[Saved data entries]
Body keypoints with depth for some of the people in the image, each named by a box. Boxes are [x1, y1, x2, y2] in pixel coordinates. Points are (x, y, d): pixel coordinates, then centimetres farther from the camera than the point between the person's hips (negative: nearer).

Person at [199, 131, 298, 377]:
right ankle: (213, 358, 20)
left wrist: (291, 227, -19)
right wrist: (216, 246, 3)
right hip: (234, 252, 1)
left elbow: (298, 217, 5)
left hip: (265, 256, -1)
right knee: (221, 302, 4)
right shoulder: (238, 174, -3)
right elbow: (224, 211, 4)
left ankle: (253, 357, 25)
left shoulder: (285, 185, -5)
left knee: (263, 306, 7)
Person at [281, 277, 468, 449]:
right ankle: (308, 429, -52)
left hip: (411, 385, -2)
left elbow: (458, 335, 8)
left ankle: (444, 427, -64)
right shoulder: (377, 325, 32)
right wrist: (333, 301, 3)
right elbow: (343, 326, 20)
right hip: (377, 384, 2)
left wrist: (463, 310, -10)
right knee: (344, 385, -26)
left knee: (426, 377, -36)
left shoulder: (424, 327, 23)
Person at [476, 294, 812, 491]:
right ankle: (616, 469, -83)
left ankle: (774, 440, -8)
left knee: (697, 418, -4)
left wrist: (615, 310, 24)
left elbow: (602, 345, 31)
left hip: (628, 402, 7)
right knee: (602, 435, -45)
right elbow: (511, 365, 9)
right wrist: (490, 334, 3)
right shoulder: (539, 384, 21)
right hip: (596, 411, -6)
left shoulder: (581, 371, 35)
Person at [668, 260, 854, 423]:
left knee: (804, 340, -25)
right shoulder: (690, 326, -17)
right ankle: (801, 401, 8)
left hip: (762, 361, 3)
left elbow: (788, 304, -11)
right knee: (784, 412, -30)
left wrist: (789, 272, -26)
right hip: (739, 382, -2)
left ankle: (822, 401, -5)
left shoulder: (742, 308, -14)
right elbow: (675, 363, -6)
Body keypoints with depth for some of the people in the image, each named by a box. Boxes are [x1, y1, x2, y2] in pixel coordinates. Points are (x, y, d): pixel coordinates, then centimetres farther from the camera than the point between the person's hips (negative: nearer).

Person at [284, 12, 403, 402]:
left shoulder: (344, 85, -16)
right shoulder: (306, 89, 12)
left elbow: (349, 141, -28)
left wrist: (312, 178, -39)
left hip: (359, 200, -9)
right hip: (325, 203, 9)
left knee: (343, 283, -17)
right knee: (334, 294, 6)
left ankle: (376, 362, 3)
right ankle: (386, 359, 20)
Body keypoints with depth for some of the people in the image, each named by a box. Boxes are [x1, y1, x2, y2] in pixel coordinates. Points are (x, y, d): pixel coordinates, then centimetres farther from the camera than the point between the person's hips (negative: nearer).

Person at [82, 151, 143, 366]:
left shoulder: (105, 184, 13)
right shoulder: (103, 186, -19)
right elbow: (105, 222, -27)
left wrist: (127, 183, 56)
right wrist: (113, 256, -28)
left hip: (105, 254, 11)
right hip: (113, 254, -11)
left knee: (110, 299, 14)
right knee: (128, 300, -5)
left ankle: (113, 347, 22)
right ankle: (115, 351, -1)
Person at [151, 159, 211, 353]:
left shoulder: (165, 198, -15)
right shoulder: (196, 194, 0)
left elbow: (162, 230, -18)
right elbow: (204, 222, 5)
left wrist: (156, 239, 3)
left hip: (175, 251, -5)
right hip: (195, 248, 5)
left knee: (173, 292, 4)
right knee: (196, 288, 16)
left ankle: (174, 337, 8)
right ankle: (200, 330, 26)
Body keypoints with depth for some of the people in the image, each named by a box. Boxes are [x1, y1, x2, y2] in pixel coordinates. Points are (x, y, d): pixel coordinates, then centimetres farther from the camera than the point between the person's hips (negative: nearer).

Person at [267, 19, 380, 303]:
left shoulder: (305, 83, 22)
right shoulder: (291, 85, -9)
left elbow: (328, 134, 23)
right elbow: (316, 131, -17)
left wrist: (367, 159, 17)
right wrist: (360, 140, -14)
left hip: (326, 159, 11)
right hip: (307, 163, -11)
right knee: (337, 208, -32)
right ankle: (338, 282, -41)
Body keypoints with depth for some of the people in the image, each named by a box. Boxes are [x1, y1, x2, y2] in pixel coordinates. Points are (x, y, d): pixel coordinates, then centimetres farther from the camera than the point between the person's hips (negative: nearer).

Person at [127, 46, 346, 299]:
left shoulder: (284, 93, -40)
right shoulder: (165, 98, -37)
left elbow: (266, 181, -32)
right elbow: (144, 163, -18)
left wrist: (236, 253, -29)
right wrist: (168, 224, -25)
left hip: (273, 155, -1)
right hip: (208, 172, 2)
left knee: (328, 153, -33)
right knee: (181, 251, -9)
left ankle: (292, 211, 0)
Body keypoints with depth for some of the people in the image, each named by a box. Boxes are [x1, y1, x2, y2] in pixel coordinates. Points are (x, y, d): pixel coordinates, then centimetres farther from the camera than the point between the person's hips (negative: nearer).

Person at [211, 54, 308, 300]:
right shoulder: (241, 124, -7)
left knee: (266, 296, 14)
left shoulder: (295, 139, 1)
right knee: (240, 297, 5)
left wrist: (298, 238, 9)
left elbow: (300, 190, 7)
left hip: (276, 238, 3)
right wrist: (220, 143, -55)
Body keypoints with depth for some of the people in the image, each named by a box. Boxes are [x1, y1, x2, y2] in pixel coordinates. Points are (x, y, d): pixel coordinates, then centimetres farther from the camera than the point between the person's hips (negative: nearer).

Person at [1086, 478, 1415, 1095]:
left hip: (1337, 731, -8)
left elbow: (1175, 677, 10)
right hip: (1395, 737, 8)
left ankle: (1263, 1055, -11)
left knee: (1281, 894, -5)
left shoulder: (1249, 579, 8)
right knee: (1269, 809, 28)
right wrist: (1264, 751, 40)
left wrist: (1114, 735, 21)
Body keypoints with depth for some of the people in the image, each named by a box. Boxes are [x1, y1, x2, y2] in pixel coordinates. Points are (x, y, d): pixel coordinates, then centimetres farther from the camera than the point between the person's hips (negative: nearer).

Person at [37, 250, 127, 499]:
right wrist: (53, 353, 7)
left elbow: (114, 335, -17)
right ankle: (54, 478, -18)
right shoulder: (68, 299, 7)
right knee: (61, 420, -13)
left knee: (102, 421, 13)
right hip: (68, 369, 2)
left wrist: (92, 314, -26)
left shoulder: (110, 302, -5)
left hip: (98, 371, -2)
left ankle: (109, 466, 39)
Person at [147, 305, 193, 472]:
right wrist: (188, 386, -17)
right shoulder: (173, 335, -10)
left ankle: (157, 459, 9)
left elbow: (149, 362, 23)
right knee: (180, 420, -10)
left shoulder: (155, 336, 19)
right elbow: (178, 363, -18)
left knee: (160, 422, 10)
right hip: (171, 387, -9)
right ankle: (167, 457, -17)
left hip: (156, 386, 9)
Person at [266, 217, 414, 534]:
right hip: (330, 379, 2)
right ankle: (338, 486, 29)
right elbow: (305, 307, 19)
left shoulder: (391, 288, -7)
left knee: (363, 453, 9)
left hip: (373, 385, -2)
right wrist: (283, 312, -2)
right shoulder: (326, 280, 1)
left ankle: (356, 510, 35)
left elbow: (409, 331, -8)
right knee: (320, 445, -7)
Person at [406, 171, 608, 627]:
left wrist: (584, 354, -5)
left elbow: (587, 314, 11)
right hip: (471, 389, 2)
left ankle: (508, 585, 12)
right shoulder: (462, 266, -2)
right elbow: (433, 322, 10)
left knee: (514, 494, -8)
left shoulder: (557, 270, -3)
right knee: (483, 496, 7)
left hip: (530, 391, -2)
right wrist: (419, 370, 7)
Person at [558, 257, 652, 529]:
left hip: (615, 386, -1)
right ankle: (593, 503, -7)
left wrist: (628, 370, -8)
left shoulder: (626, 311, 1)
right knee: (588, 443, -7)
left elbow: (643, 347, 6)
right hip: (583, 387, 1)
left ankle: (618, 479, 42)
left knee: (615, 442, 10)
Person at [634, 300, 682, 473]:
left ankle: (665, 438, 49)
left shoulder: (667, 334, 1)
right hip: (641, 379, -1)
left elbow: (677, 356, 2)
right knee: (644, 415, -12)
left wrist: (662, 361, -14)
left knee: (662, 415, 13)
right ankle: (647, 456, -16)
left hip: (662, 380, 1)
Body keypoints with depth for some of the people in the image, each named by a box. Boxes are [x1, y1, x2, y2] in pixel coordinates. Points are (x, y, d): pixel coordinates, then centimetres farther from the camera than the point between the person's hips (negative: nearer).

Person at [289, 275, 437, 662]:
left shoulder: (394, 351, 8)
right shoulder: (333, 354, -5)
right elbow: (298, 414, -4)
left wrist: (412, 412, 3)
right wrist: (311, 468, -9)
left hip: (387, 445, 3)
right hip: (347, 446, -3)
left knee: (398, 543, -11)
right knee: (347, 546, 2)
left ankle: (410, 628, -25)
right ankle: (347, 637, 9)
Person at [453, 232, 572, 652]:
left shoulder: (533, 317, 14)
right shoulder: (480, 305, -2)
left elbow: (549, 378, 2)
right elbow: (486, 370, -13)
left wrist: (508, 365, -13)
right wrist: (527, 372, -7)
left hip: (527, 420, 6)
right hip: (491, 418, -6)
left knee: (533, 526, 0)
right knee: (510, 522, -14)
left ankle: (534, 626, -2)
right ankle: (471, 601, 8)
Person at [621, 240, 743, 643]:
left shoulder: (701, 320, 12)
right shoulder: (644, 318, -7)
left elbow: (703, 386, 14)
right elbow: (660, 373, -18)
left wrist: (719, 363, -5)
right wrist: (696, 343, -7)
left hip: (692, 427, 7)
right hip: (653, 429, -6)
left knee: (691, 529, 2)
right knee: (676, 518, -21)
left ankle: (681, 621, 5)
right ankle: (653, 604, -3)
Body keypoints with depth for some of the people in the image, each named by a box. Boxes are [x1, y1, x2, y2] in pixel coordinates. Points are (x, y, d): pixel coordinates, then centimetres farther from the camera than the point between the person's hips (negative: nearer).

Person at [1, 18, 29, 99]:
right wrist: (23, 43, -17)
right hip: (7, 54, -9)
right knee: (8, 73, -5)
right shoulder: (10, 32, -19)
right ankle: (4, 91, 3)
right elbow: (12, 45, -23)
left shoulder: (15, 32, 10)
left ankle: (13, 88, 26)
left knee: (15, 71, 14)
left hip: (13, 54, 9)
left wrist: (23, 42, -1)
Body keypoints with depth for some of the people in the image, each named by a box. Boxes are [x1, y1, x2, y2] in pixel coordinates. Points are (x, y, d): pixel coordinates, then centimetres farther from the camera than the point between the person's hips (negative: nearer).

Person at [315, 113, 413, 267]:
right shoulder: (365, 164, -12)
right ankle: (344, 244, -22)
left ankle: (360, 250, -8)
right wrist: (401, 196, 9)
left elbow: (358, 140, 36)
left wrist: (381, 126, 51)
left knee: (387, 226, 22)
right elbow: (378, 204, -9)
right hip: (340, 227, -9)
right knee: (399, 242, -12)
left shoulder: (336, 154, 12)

◆ **How to complete this task**:
Your task is to retype the entries verbatim, starting with the line that holds "right wrist: (283, 312, -2)" and stopping after the line that holds "left wrist: (508, 365, -13)".

◆ **Task output**:
right wrist: (283, 312, -2)
right shoulder: (326, 280, 1)
left ankle: (356, 510, 35)
left elbow: (409, 331, -8)
right knee: (320, 445, -7)
Person at [406, 171, 608, 627]:
left wrist: (584, 354, -5)
left elbow: (587, 314, 11)
right hip: (471, 389, 2)
left ankle: (508, 585, 12)
right shoulder: (462, 266, -2)
right elbow: (433, 322, 10)
left knee: (514, 494, -8)
left shoulder: (557, 270, -3)
right knee: (483, 496, 7)
left hip: (530, 391, -2)
right wrist: (419, 370, 7)
Person at [558, 257, 652, 529]:
left hip: (615, 386, -1)
right ankle: (593, 503, -7)
left wrist: (628, 370, -8)
left shoulder: (626, 311, 1)
right knee: (588, 443, -7)
left elbow: (643, 347, 6)
right hip: (583, 387, 1)
left ankle: (618, 479, 42)
left knee: (615, 442, 10)
Person at [634, 300, 682, 473]:
left ankle: (665, 438, 49)
left shoulder: (667, 334, 1)
right hip: (641, 379, -1)
left elbow: (677, 356, 2)
right knee: (644, 415, -12)
left wrist: (662, 361, -14)
left knee: (662, 415, 13)
right ankle: (647, 456, -16)
left hip: (662, 380, 1)
Body keypoints with depth for some of the people in the image, each named by a box. Boxes are [x1, y1, x2, y2] in pixel coordinates. Points are (x, y, d): pixel coordinates, then centimetres farther from the camera than the point between the person's hips (negative: nearer).

Person at [289, 275, 437, 662]:
left shoulder: (394, 351, 8)
right shoulder: (333, 354, -5)
right elbow: (298, 414, -4)
left wrist: (412, 412, 3)
right wrist: (311, 468, -9)
left hip: (387, 445, 3)
right hip: (347, 446, -3)
left knee: (398, 543, -11)
right knee: (347, 546, 2)
left ankle: (410, 628, -25)
right ankle: (347, 637, 9)
Person at [453, 232, 572, 652]:
left shoulder: (533, 317, 14)
right shoulder: (480, 305, -2)
left elbow: (549, 378, 2)
right elbow: (486, 370, -13)
left wrist: (508, 365, -13)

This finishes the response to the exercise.